Spain accused of hiding its true death toll as it asks tourists to come back

James Badcock
Mortuary service workers carry the coffin of the last COVID-19 victim stored at an underground parking garage that was turned into a morgue, at the Collserola funeral home in Barcelona.   - Emilio Morenatti/AP 

Spain’s government has been accused of hiding the death toll from coronavirus amid changes made to its method of reporting new cases that saw the country’s fatality toll plummet from around 50 per day last week to zero on both Monday and Tuesday.

The accusations of undercounting the impact of Covid-19 come as Spain announces plans to welcome international tourists back to the country from July 1, or possibly during the second half of June.

A change in the statistical methodology imposed by Spain’s health ministry on the regional authorities who run the country’s hospitals took effect last week, and among the bizarre results of the new system was the disappearance of 2,000 Covid-19 deaths to bring the national total down to just over 27,000.    

Speaking in Congress, opposition Popular Party leader Pablo Casado said the government of Prime Minister Pedro Sánchez was lying about what he said was actually the worst coronavirus death rate in the world.

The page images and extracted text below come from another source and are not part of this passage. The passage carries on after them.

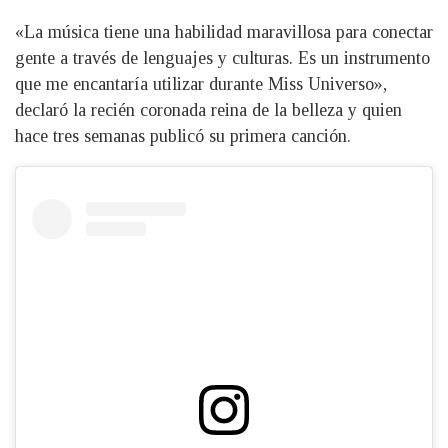
«La música tiene una habilidad maravillosa para conectar
gente a través de lenguajes y culturas. Es un instrumento
que me encantaría utilizar durante Miss Universo»,
declaró la recién coronada reina de la belleza y quien
hace tres semanas publicó su primera canción.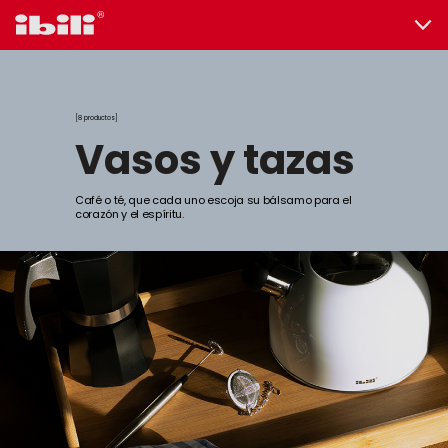
8 productos
vasos y tazas
Café o té, que cada uno escoja su bálsamo para el
corazón y el espíritu.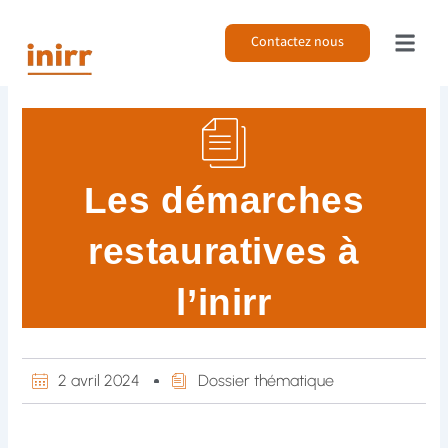
Aller
au
Contactez nous
contenu
Les démarches
restauratives à
l’inirr
2 avril 2024
Dossier thématique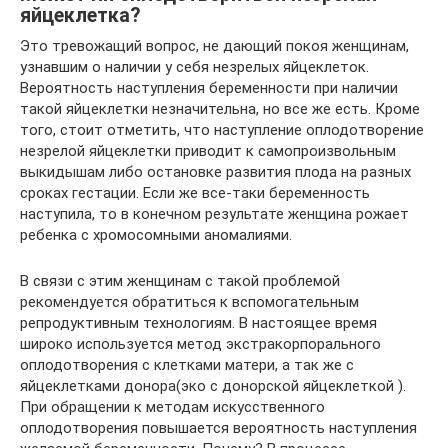
яйцеклетка?
Это тревожащий вопрос, не дающий покоя женщинам,
узнавшим о наличии у себя незрелых яйцеклеток.
Вероятность наступления беременности при наличии
такой яйцеклетки незначительна, но все же есть. Кроме
того, стоит отметить, что наступление оплодотворение
незрелой яйцеклетки приводит к самопроизвольным
выкидышам либо остановке развития плода на разных
сроках гестации. Если же все-таки беременность
наступила, то в конечном результате женщина рожает
ребенка с хромосомными аномалиями.
В связи с этим женщинам с такой проблемой
рекомендуется обратиться к вспомогательным
репродуктивным технологиям. В настоящее время
широко используется метод экстракорпорального
оплодотворения с клетками матери, а так же с
яйцеклетками донора(эко с донорской яйцеклеткой ).
При обращении к методам искусственного
оплодотворения повышается вероятность наступления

“You are hiding dead to conceal your incompetence,” Mr Casado charged, citing an excess death number of 43,000 in Spain since March, as well as an estimate by the association of Spanish funeral companies of more than 44,000 dead during the epidemic.

The instructions given out to regional health authorities last month were to refine their statistical records by individualising each new registration to avoid duplication, as well as only publishing deaths that occurred in the past 24 hours.

But the result has led to a series of discrepancies and statistical results described as “nonsense” by statistician and political analyst Kiko Llaneras.

“It is useful that the date of each death is known, but why stop informing about the total number of deaths registered?” Mr Llaneras asked in a column in the newspaper El País.

The result, Mr Llaneras said, is that Spain’s official death total, which rose by five on Thursday to 27,133, is now a false statistic. “The figure is an underestimate because today we only know a portion of yesterday’s deaths because of delays.”

Spanish Health Minister Salvador Illa said the change in methodology was due to the importance of focusing on new cases for rapid detection of fresh outbreaks now that the level of contagion was much lower than at the height of the epidemic.

“There may be, and I am sure there is, some mistakes,” Mr Illa admitted.